Chengdu, the ancient gateway to the southern Silk Road that took traders all the way to India, has long been a magnet for visitors who love food and traditional teahouse culture.

Sichuan's most famous hot stuff includes the spicy pockmarked bean curd most famously served up by the restaurant Chen Mapo Tofu since 1862. Kung-pao chicken, another staple, has become a global favorite. Fast-food versions of this classic dish are so prevalent, in fact, that it's a surprise hit when you get a proper plate of the stuff in Chengdu, where it would be a scandal to serve up something mediocre.

Freshness rules in this agricultural breadbasket of China, and the succulent chunks of chicken, fresh rounds of green onion, sweet carrot cubes and those killer peppercorns come together in a mix of flavors as complex as a Bach fugue.

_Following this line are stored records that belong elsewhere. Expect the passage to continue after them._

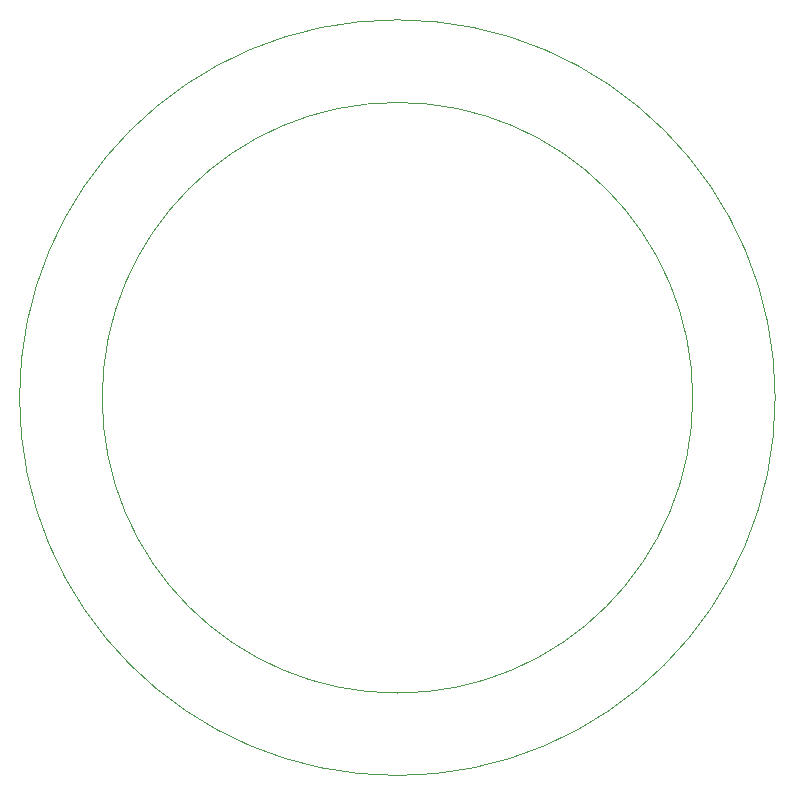
<source format=gbr>
%TF.GenerationSoftware,KiCad,Pcbnew,9.0.5*%
%TF.CreationDate,2025-12-07T22:18:13-05:00*%
%TF.ProjectId,LED_PCB,4c45445f-5043-4422-9e6b-696361645f70,rev?*%
%TF.SameCoordinates,Original*%
%TF.FileFunction,Profile,NP*%
%FSLAX46Y46*%
G04 Gerber Fmt 4.6, Leading zero omitted, Abs format (unit mm)*
G04 Created by KiCad (PCBNEW 9.0.5) date 2025-12-07 22:18:13*
%MOMM*%
%LPD*%
G01*
G04 APERTURE LIST*
%TA.AperFunction,Profile*%
%ADD10C,0.100000*%
%TD*%
G04 APERTURE END LIST*
D10*
X171980000Y-99990000D02*
G75*
G02*
X108000000Y-99990000I-31990000J0D01*
G01*
X108000000Y-99990000D02*
G75*
G02*
X171980000Y-99990000I31990000J0D01*
G01*
X165000002Y-100000000D02*
G75*
G02*
X114999998Y-100000000I-25000002J0D01*
G01*
X114999998Y-100000000D02*
G75*
G02*
X165000002Y-100000000I25000002J0D01*
G01*
M02*

</source>
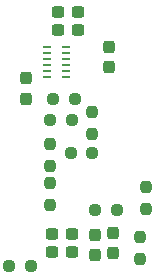
<source format=gbp>
%TF.GenerationSoftware,KiCad,Pcbnew,8.0.1*%
%TF.CreationDate,2024-04-23T06:28:50-07:00*%
%TF.ProjectId,OnOffController,4f6e4f66-6643-46f6-9e74-726f6c6c6572,rev?*%
%TF.SameCoordinates,Original*%
%TF.FileFunction,Paste,Bot*%
%TF.FilePolarity,Positive*%
%FSLAX46Y46*%
G04 Gerber Fmt 4.6, Leading zero omitted, Abs format (unit mm)*
G04 Created by KiCad (PCBNEW 8.0.1) date 2024-04-23 06:28:50*
%MOMM*%
%LPD*%
G01*
G04 APERTURE LIST*
G04 Aperture macros list*
%AMRoundRect*
0 Rectangle with rounded corners*
0 $1 Rounding radius*
0 $2 $3 $4 $5 $6 $7 $8 $9 X,Y pos of 4 corners*
0 Add a 4 corners polygon primitive as box body*
4,1,4,$2,$3,$4,$5,$6,$7,$8,$9,$2,$3,0*
0 Add four circle primitives for the rounded corners*
1,1,$1+$1,$2,$3*
1,1,$1+$1,$4,$5*
1,1,$1+$1,$6,$7*
1,1,$1+$1,$8,$9*
0 Add four rect primitives between the rounded corners*
20,1,$1+$1,$2,$3,$4,$5,0*
20,1,$1+$1,$4,$5,$6,$7,0*
20,1,$1+$1,$6,$7,$8,$9,0*
20,1,$1+$1,$8,$9,$2,$3,0*%
G04 Aperture macros list end*
%ADD10RoundRect,0.237500X-0.237500X0.250000X-0.237500X-0.250000X0.237500X-0.250000X0.237500X0.250000X0*%
%ADD11RoundRect,0.237500X-0.237500X0.287500X-0.237500X-0.287500X0.237500X-0.287500X0.237500X0.287500X0*%
%ADD12RoundRect,0.237500X0.250000X0.237500X-0.250000X0.237500X-0.250000X-0.237500X0.250000X-0.237500X0*%
%ADD13RoundRect,0.237500X0.300000X0.237500X-0.300000X0.237500X-0.300000X-0.237500X0.300000X-0.237500X0*%
%ADD14RoundRect,0.237500X0.237500X-0.300000X0.237500X0.300000X-0.237500X0.300000X-0.237500X-0.300000X0*%
%ADD15RoundRect,0.237500X-0.300000X-0.237500X0.300000X-0.237500X0.300000X0.237500X-0.300000X0.237500X0*%
%ADD16RoundRect,0.237500X0.237500X-0.250000X0.237500X0.250000X-0.237500X0.250000X-0.237500X-0.250000X0*%
%ADD17RoundRect,0.237500X-0.250000X-0.237500X0.250000X-0.237500X0.250000X0.237500X-0.250000X0.237500X0*%
%ADD18R,0.700000X0.250000*%
G04 APERTURE END LIST*
D10*
%TO.C,R8*%
X156210000Y-85701500D03*
X156210000Y-87526500D03*
%TD*%
D11*
%TO.C,D3*%
X154178000Y-80151000D03*
X154178000Y-81901000D03*
%TD*%
D12*
%TO.C,R6*%
X158011500Y-83693000D03*
X156186500Y-83693000D03*
%TD*%
%TO.C,R9*%
X158265500Y-81915000D03*
X156440500Y-81915000D03*
%TD*%
D13*
%TO.C,C7*%
X158596500Y-74549000D03*
X156871500Y-74549000D03*
%TD*%
D14*
%TO.C,C6*%
X161163000Y-79221500D03*
X161163000Y-77496500D03*
%TD*%
D13*
%TO.C,C5*%
X158596500Y-76073000D03*
X156871500Y-76073000D03*
%TD*%
D15*
%TO.C,C4*%
X156363500Y-93345000D03*
X158088500Y-93345000D03*
%TD*%
D14*
%TO.C,C1*%
X161544000Y-94969500D03*
X161544000Y-93244500D03*
%TD*%
D16*
%TO.C,R4*%
X164338000Y-91186000D03*
X164338000Y-89361000D03*
%TD*%
%TO.C,R5*%
X159766000Y-84859500D03*
X159766000Y-83034500D03*
%TD*%
D12*
%TO.C,R7*%
X159766000Y-86487000D03*
X157941000Y-86487000D03*
%TD*%
D10*
%TO.C,R10*%
X156210000Y-89003500D03*
X156210000Y-90828500D03*
%TD*%
D17*
%TO.C,R2*%
X159996500Y-91313000D03*
X161821500Y-91313000D03*
%TD*%
D18*
%TO.C,U1*%
X157518000Y-77490000D03*
X157518000Y-77990000D03*
X157518000Y-78490000D03*
X157518000Y-78990000D03*
X157518000Y-79490000D03*
X157518000Y-79990000D03*
X155918000Y-79990000D03*
X155918000Y-79490000D03*
X155918000Y-78990000D03*
X155918000Y-78490000D03*
X155918000Y-77990000D03*
X155918000Y-77490000D03*
%TD*%
D16*
%TO.C,R3*%
X163830000Y-95400500D03*
X163830000Y-93575500D03*
%TD*%
D17*
%TO.C,R1*%
X152757500Y-96012000D03*
X154582500Y-96012000D03*
%TD*%
D14*
%TO.C,C2*%
X160020000Y-95096500D03*
X160020000Y-93371500D03*
%TD*%
D15*
%TO.C,C3*%
X156363500Y-94869000D03*
X158088500Y-94869000D03*
%TD*%
M02*

</source>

We enjoyed perhaps the best kung-pao chicken we've ever tasted at Shunxing Ancient Teahouse, where the lightly applied sauce was both pleasantly fiery and slightly sweet. The dish stood out in a stellar crowd, as our group of about a dozen eager diners enjoyed an armada of small plates on a big round dining table that seemed as wide as the sea. There was boiled fish in a chili sauce (shuizhu yu), boiled and stir-fried pork with salty and hot sauce (huiguo rou) and a fine version of mapo tofu-all were served with a little less firepower than usual since half of our group were children. There were also spicy noodles.